Skilled trades where once you need them, they have you over a barrel!


👤 akudha
I'd like to not deal with recruiters and middlemen, at all (excluding the HR department of the actual company that is hiring).

Just this week, I had a recruiter tell me that they won't tell me the end client, until after the interview happens. They are expecting candidates to interview with them, without telling them who they would be working for (also, pay is shit).

Another recruiter sends a ridiculous legal document that I am supposed to sign (it was a long, scary document, I didn't understand most of it), before even revealing who they are hiring for. Yet another recruiter wanted to edit my resume and lie, before they'd proceed with the process.
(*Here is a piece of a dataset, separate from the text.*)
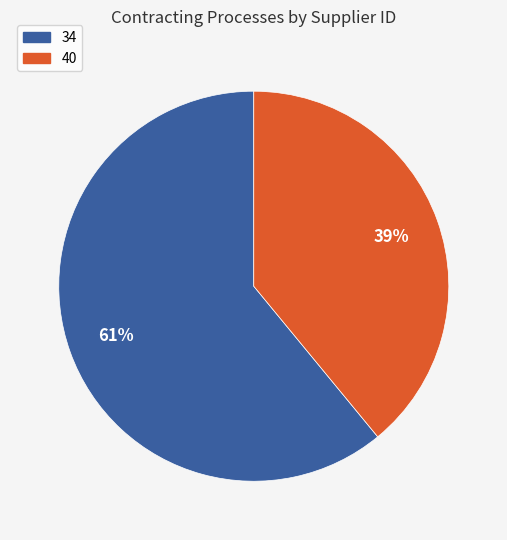

Is it true that 40 is 27% of the pie?

False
Those are just a few examples. In case you are wondering if these are for high level positions, they are not. These are run of the mill, ordinary developer jobs.

I do not want to deal with recruiters, at all, ever. Even a 5 min phone call with these upstanding people is enough to ruin one's day.

So yeah, I'd pay for this "privilege"


👤 vermasque
Great question!

Some mechanism to significantly improve intelligence. This could be in any form: book, coaching, game, etc. Some examples of benefits:

- Avoiding making mistakes that cost time among other things (an ounce of prevention is worth a pound of cure). Programming bugs are on my mind at the moment but could be in other areas as well.

- Make faster decisions with more confidence

- Crush programming interviews


👤 Karupan
Completely getting rid of online ads for life.

👤 jobigoud
A retail level device capable of seeing inside one's body.

👤 thebrowncat
A wearable head massager/tickler. It's possible to buy head massagers which are hand-held, but that completely defeats the purpose. I'm aware this is a male-dominated community, but as a woman, I know other women would pay a LOT if this product existed.

👤 freemint
A branch and bound solver framework that accurately measures the impact that one component/heuristic has on time to proof of global optimality and any time behaviour under the optimal portfolio of those components and builds portfolio solvers

👤 Jugurtha
Diseases, wars, pollution, hunger, crime, mental illnesses, racism, mobility/passports that suck or give you access to practically nothing, terrorism, poverty. The list goes one.

👤 sesuximo
I would pay that much for a programmable automated refactoring tool that actually worked on real code bases (I suspect some ppl would pay even more)

👤 datavirtue
Antiquated real estate agent system and realtor (TM) guild.

👤 mr337
Something to fold the never ending chore of laundry.

👤 benibela
Solving one of the Millennium Prize Problems would pay $1000000

👤 amusedcyclist
Never having to do paperwork ever again.

👤 geoduck14
I have to get a bunch of data into prod.